Population losses since 2010 in Lincoln County, long a one-county district, left it 13.4% under the average population of 40,030 per district based on the 2020 census.

Senators agreed in May that districts could be up to 5% higher or lower than the average under the “one person, one vote” standard.

To make up District 42’s losses, Linehan’s redistricting map would add Gosper County along with Frontier County. Wayne’s map would add McPherson and Logan counties to the north as well as Frontier on the south.

While he likes Wayne’s version of District 42 better, North Platte Sen. Mike Groene said, he’ll back Linehan’s plan because it wouldn’t cost western Nebraska another seat.

“Getting rid of Hughes’ district is a disaster for us” in the region, he said. District 24, the one Linehan would move, “tends to be a suburb of Lincoln anyway.”

The maps present a dilemma for District 36 Sen. Matt Williams of Gothenburg, who is term-limited like Hughes and Groene.

He also doesn’t want to lose another western district, he said, but he’ll first aim to keep Custer and Dawson counties in his district.

Wayne’s map would do that, but Linehan’s would add Custer County to Brewer’s sprawling Sandhills District 43.

“It makes great sense to me that Dawson County and Custer County stay together” because their economies and communities have much in common, Williams said.

Brewer, who represents Nebraska’s largest geographic district, said both maps would add and subtract counties from District 43 but wouldn’t change much for him.

“I’ll still have a district the size of Croatia,” he said.

Brewer, a Republican like his western Nebraska colleagues, said he was disappointed that Redistricting Committee members didn’t try harder to set politics aside in redrawing Unicameral districts.

“Each side drew their lines and said that was it,” he said. Democratic committee members “wouldn’t budge” on moving District 44, insisting that “Hughes must go.”

Sen.
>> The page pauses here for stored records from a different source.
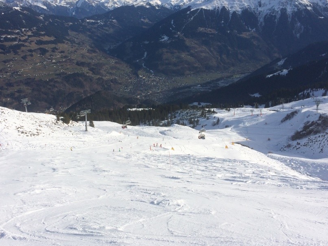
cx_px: 143
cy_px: 113
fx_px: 351
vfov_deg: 38.6
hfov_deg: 50.0
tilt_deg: -15.8
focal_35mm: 37
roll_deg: +0.1
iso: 32
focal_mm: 4.15
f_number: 2.2
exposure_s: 1/3165
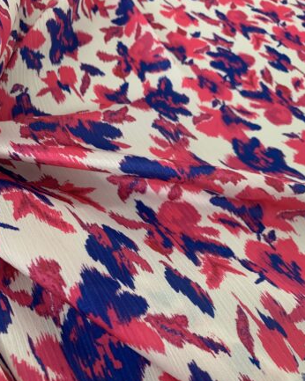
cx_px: 144
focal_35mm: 30
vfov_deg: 58.7
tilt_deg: -55.5
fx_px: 339
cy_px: 209
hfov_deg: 48.4
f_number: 1.8
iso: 400
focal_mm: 4.25
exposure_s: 1/50
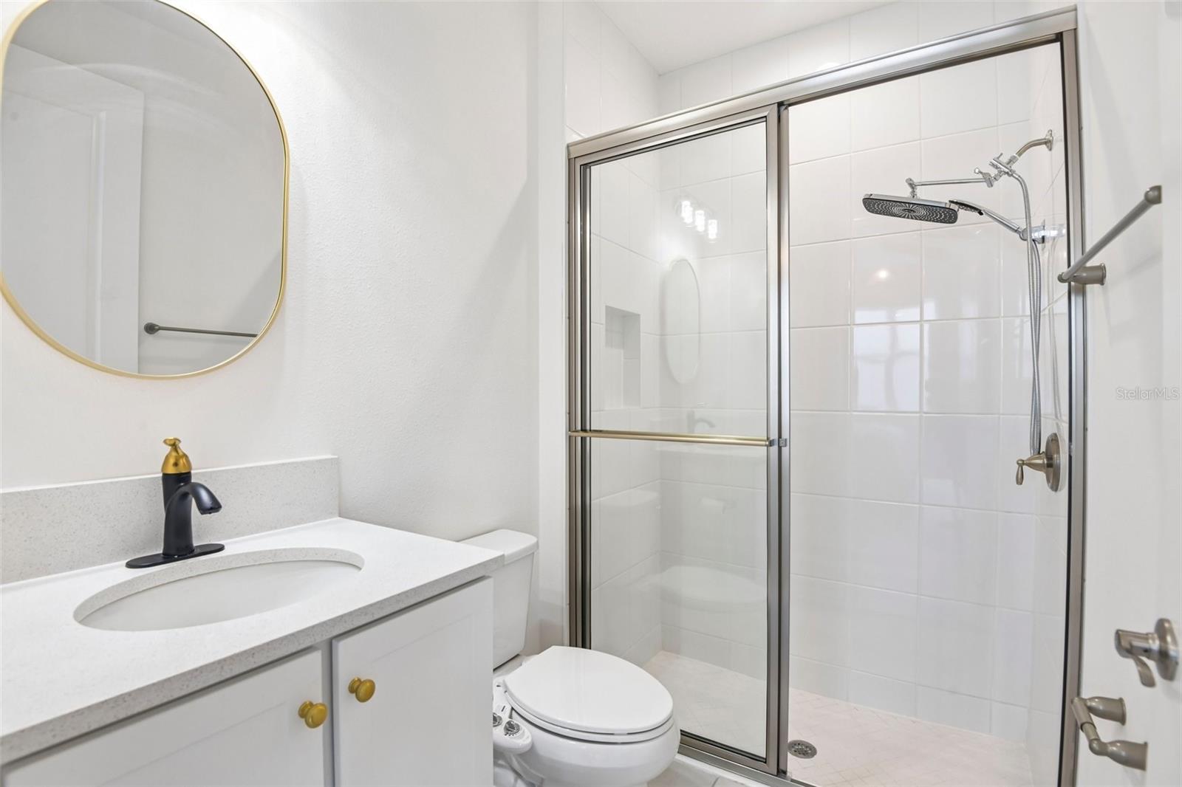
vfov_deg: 73.7
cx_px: 591
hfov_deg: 96.7
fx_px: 525
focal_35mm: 16
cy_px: 394
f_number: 8
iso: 400
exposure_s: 1/40
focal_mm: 16
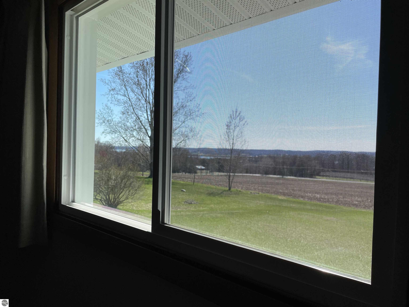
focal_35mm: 26
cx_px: 204
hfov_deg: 67.3
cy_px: 154
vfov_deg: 53.1
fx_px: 307
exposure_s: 1/3040
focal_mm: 4.2
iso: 32
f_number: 1.6
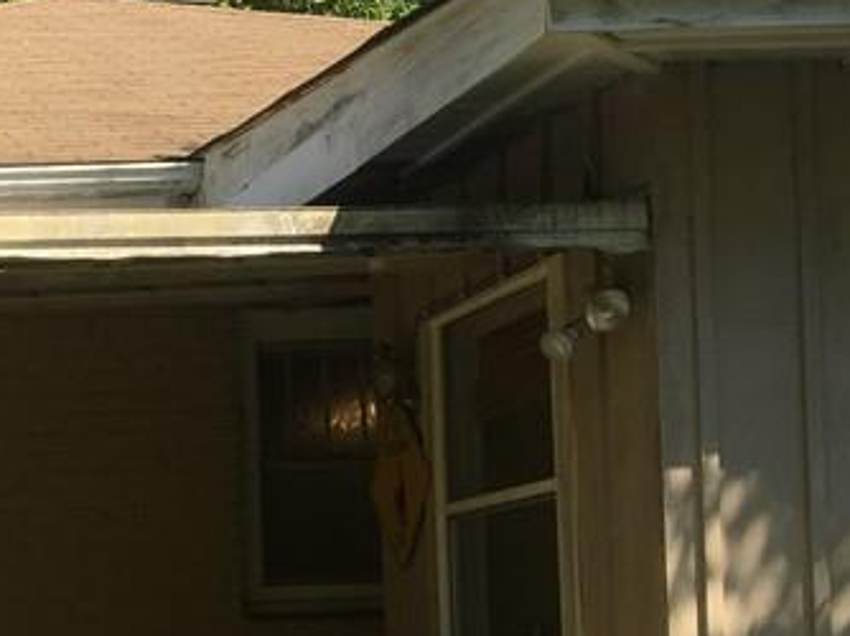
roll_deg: +2.5
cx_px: -155
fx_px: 2184
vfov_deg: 16.2
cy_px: 664
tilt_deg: +0.9
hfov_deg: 20.7
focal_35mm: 89
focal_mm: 4.15
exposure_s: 1/810
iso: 25
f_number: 2.2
Steve Erdman of Bayard said the committee should have tried shifting districts’ borders east rather than west to preserve rural Nebraska’s districts.

As it is, “neither of those maps has 33 votes,” the two-thirds needed to break likely filibusters, he said. “I don’t think either of them has 25,” which is a bare majority.

Senators must finish redistricting work by Sept. 30 so local governments have time to redraw their districts for the 2022 elections.

But “if we don’t have this resolved” by then, Brewer said, it’s likely “we’ll leave it to the courts.”